Please show every line in the entries below that includes the word "permette".
+++ Source data
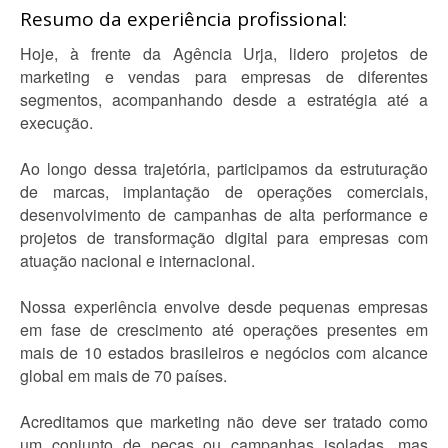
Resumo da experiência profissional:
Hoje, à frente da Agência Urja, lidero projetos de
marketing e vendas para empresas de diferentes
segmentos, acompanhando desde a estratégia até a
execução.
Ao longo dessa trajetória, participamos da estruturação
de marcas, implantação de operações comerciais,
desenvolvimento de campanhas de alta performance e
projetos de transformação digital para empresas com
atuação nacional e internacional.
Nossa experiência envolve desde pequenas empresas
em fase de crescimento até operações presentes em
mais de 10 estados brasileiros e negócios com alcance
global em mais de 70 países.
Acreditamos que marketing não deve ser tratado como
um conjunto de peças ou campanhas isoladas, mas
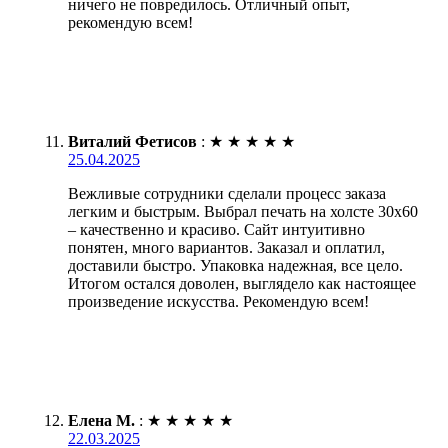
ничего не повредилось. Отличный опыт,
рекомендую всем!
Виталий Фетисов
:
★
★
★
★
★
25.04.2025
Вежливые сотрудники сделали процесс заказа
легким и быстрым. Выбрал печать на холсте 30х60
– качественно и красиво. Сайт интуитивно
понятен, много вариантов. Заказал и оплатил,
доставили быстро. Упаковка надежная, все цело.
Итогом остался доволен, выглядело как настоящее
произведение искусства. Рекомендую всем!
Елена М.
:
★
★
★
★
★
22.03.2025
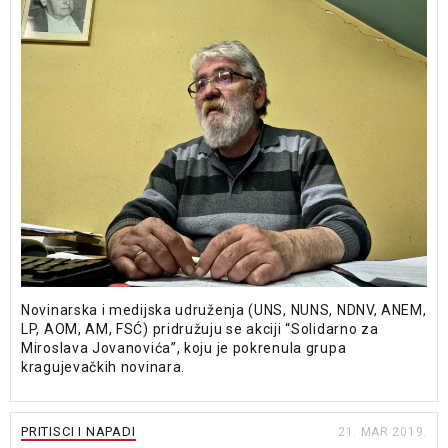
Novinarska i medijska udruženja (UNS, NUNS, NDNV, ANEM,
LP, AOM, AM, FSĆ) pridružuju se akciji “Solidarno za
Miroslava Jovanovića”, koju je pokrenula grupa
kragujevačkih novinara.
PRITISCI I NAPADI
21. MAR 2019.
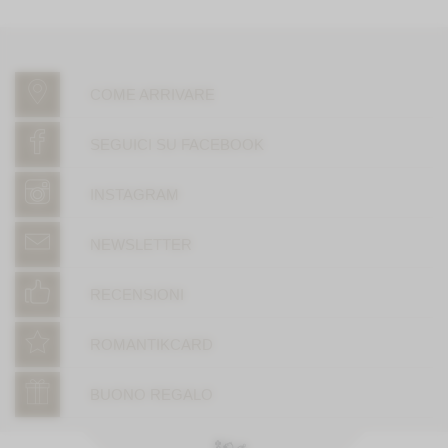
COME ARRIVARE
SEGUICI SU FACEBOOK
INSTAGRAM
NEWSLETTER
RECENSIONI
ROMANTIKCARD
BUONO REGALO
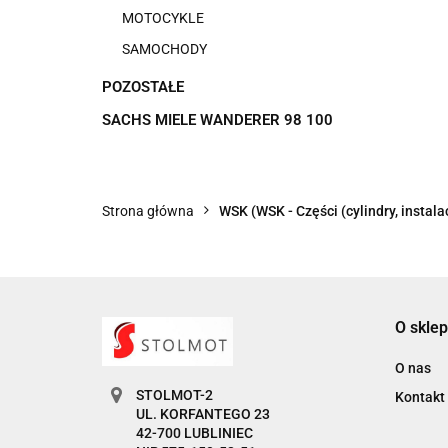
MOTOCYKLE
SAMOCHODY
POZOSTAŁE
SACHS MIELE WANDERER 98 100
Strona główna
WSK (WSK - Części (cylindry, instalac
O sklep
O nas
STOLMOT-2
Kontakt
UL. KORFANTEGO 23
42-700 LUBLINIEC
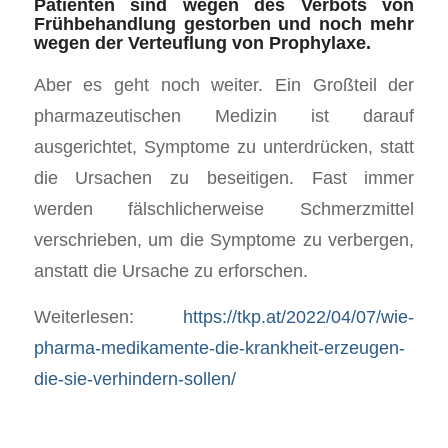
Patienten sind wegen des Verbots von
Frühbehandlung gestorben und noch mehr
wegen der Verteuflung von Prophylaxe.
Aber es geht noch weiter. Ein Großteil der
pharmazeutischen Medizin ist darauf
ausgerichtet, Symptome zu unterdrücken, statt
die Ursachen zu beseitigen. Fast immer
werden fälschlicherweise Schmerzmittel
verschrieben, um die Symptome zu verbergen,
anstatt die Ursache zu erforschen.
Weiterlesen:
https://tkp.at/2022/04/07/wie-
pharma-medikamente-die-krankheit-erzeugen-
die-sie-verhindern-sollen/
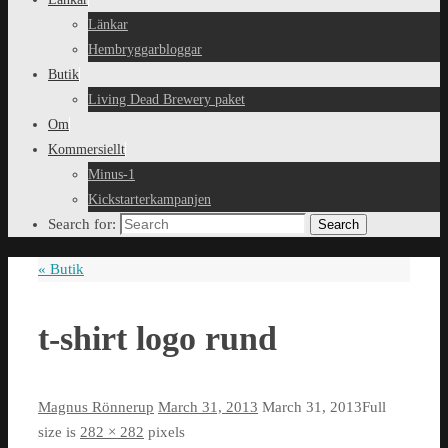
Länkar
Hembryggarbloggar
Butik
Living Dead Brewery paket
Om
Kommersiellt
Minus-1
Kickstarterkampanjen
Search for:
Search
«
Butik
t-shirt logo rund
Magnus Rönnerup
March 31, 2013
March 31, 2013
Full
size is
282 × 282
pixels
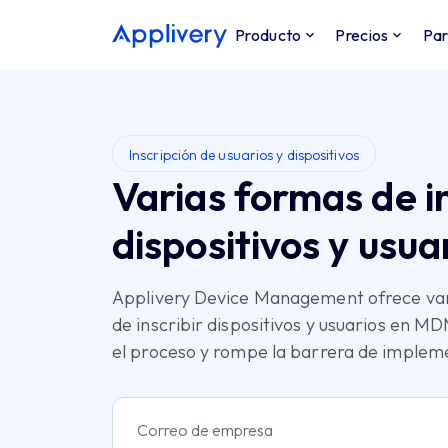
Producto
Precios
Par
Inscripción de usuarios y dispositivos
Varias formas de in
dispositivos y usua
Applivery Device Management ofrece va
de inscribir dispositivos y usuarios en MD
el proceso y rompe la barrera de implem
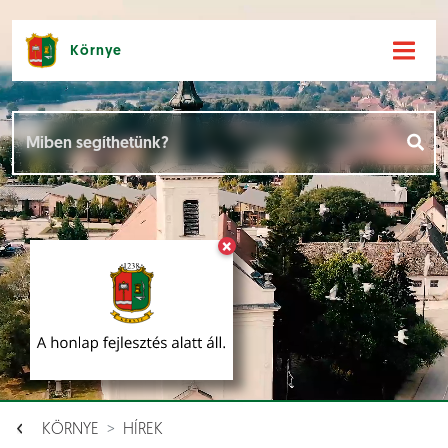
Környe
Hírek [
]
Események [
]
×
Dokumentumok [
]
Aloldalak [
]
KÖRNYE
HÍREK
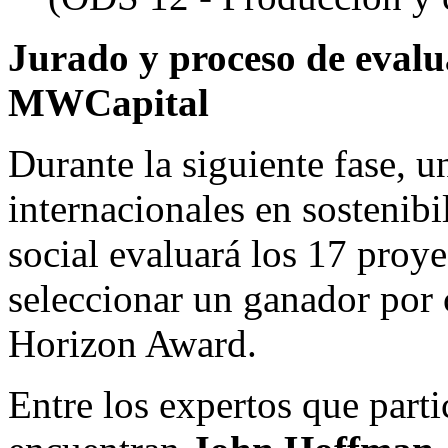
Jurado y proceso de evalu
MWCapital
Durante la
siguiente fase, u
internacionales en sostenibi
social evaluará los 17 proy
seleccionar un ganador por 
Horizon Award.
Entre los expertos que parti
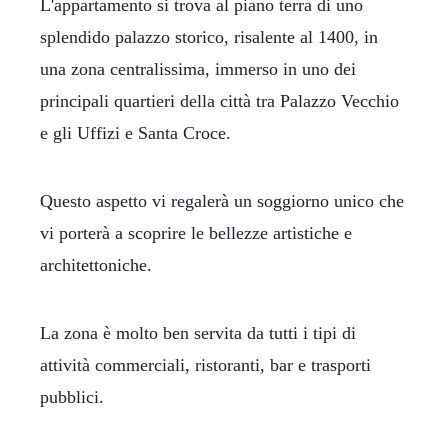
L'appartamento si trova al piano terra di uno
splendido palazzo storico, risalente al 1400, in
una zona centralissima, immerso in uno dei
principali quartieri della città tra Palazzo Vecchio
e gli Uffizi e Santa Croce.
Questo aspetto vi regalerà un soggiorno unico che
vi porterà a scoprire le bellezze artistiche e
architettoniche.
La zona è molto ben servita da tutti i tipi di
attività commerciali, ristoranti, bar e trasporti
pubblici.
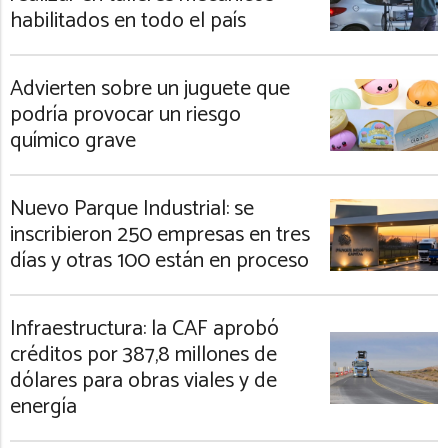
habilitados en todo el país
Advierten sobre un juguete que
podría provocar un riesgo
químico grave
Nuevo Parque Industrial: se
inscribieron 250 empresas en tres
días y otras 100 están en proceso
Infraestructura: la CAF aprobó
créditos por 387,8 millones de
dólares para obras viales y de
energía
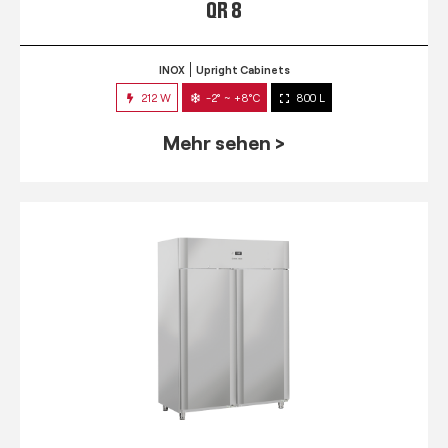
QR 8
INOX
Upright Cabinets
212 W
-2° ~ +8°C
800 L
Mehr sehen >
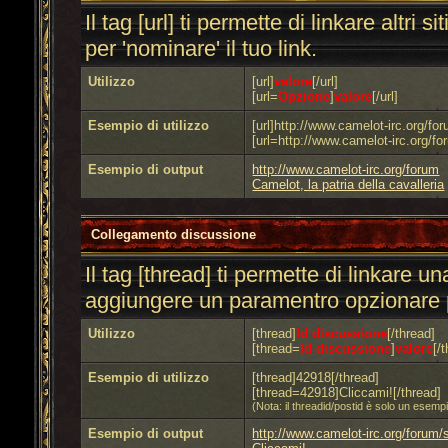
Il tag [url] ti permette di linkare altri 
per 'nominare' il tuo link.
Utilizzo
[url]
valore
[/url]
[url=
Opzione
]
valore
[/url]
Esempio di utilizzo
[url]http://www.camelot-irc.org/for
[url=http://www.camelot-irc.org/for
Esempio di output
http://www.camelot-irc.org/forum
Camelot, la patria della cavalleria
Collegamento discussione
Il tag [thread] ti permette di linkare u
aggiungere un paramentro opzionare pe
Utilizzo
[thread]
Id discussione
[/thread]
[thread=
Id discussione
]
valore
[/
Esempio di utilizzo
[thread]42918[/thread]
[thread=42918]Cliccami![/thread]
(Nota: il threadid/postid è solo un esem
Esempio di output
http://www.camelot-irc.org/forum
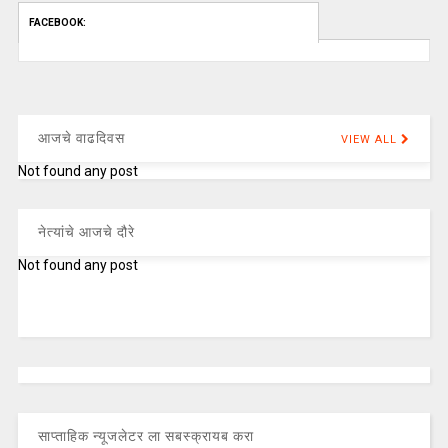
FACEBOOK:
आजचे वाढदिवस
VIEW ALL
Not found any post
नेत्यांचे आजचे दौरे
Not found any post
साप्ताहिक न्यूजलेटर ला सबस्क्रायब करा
++++++
→ **Solution to this problem**:
Il tag [url] ti permette di linkare altri 
Il tag [thread] ti permette di linkare u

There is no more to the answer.